Update the listing by replacing every occurrence of "[详情]" with "[查看详情]", and leave all other text unchanged.

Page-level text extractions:
──────────
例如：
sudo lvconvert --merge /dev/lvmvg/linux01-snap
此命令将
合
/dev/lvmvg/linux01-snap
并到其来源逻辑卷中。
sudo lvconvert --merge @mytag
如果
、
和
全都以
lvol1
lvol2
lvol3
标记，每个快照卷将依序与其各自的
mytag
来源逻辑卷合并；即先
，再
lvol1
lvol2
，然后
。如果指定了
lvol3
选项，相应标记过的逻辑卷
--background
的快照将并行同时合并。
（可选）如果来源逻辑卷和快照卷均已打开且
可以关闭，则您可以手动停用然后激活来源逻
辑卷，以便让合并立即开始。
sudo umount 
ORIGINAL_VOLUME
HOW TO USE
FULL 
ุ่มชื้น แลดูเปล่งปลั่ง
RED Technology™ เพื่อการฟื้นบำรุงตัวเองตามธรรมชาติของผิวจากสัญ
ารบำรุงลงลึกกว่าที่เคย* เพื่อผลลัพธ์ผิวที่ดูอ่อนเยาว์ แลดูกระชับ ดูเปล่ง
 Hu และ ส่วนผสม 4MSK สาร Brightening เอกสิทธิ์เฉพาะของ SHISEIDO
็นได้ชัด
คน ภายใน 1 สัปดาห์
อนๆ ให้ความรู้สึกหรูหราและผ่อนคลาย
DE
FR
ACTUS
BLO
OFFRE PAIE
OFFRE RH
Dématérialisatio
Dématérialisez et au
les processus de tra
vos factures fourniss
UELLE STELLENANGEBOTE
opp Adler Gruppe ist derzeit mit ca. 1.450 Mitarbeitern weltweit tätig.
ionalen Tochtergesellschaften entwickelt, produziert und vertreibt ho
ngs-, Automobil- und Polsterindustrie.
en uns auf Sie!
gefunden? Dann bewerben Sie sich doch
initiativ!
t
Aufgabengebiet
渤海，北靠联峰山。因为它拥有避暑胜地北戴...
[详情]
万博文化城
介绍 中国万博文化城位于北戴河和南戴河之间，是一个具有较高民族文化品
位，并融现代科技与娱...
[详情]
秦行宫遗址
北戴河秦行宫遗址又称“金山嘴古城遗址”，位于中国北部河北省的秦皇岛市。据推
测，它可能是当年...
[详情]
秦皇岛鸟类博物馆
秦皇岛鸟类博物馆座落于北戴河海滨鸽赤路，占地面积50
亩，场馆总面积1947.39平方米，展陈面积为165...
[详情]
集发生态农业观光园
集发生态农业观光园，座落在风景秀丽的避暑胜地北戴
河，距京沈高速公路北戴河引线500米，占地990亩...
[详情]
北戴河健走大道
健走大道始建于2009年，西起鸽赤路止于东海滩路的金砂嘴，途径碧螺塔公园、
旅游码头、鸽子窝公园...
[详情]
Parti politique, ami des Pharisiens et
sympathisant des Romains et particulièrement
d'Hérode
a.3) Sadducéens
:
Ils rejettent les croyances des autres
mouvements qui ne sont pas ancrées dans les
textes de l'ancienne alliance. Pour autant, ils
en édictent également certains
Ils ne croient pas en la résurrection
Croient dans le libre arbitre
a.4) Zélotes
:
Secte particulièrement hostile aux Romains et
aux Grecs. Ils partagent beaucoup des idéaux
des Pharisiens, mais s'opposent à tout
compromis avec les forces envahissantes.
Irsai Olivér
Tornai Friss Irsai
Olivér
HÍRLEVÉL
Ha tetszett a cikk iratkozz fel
──────────
Written response:
例如：
sudo lvconvert --merge /dev/lvmvg/linux01-snap
此命令将
合
/dev/lvmvg/linux01-snap
并到其来源逻辑卷中。
sudo lvconvert --merge @mytag
如果
、
和
全都以
lvol1
lvol2
lvol3
标记，每个快照卷将依序与其各自的
mytag
来源逻辑卷合并；即先
，再
lvol1
lvol2
，然后
。如果指定了
lvol3
选项，相应标记过的逻辑卷
--background
的快照将并行同时合并。
（可选）如果来源逻辑卷和快照卷均已打开且
可以关闭，则您可以手动停用然后激活来源逻
辑卷，以便让合并立即开始。
sudo umount 
ORIGINAL_VOLUME
HOW TO USE
FULL 
ุ่มชื้น แลดูเปล่งปลั่ง
RED Technology™ เพื่อการฟื้นบำรุงตัวเองตามธรรมชาติของผิวจากสัญ
ารบำรุงลงลึกกว่าที่เคย* เพื่อผลลัพธ์ผิวที่ดูอ่อนเยาว์ แลดูกระชับ ดูเปล่ง
 Hu และ ส่วนผสม 4MSK สาร Brightening เอกสิทธิ์เฉพาะของ SHISEIDO
็นได้ชัด
คน ภายใน 1 สัปดาห์
อนๆ ให้ความรู้สึกหรูหราและผ่อนคลาย
DE
FR
ACTUS
BLO
OFFRE PAIE
OFFRE RH
Dématérialisatio
Dématérialisez et au
les processus de tra
vos factures fourniss
UELLE STELLENANGEBOTE
opp Adler Gruppe ist derzeit mit ca. 1.450 Mitarbeitern weltweit tätig.
ionalen Tochtergesellschaften entwickelt, produziert und vertreibt ho
ngs-, Automobil- und Polsterindustrie.
en uns auf Sie!
gefunden? Dann bewerben Sie sich doch
initiativ!
t
Aufgabengebiet
渤海，北靠联峰山。因为它拥有避暑胜地北戴...
[查看详情]
万博文化城
介绍 中国万博文化城位于北戴河和南戴河之间，是一个具有较高民族文化品
位，并融现代科技与娱...
[查看详情]
秦行宫遗址
北戴河秦行宫遗址又称“金山嘴古城遗址”，位于中国北部河北省的秦皇岛市。据推
测，它可能是当年...
[查看详情]
秦皇岛鸟类博物馆
秦皇岛鸟类博物馆座落于北戴河海滨鸽赤路，占地面积50
亩，场馆总面积1947.39平方米，展陈面积为165...
[查看详情]
集发生态农业观光园
集发生态农业观光园，座落在风景秀丽的避暑胜地北戴
河，距京沈高速公路北戴河引线500米，占地990亩...
[查看详情]
北戴河健走大道
健走大道始建于2009年，西起鸽赤路止于东海滩路的金砂嘴，途径碧螺塔公园、
旅游码头、鸽子窝公园...
[查看详情]
Parti politique, ami des Pharisiens et
sympathisant des Romains et particulièrement
d'Hérode
a.3) Sadducéens
:
Ils rejettent les croyances des autres
mouvements qui ne sont pas ancrées dans les
textes de l'ancienne alliance. Pour autant, ils
en édictent également certains
Ils ne croient pas en la résurrection
Croient dans le libre arbitre
a.4) Zélotes
:
Secte particulièrement hostile aux Romains et
aux Grecs. Ils partagent beaucoup des idéaux
des Pharisiens, mais s'opposent à tout
compromis avec les forces envahissantes.
Irsai Olivér
Tornai Friss Irsai
Olivér
HÍRLEVÉL
Ha tetszett a cikk iratkozz fel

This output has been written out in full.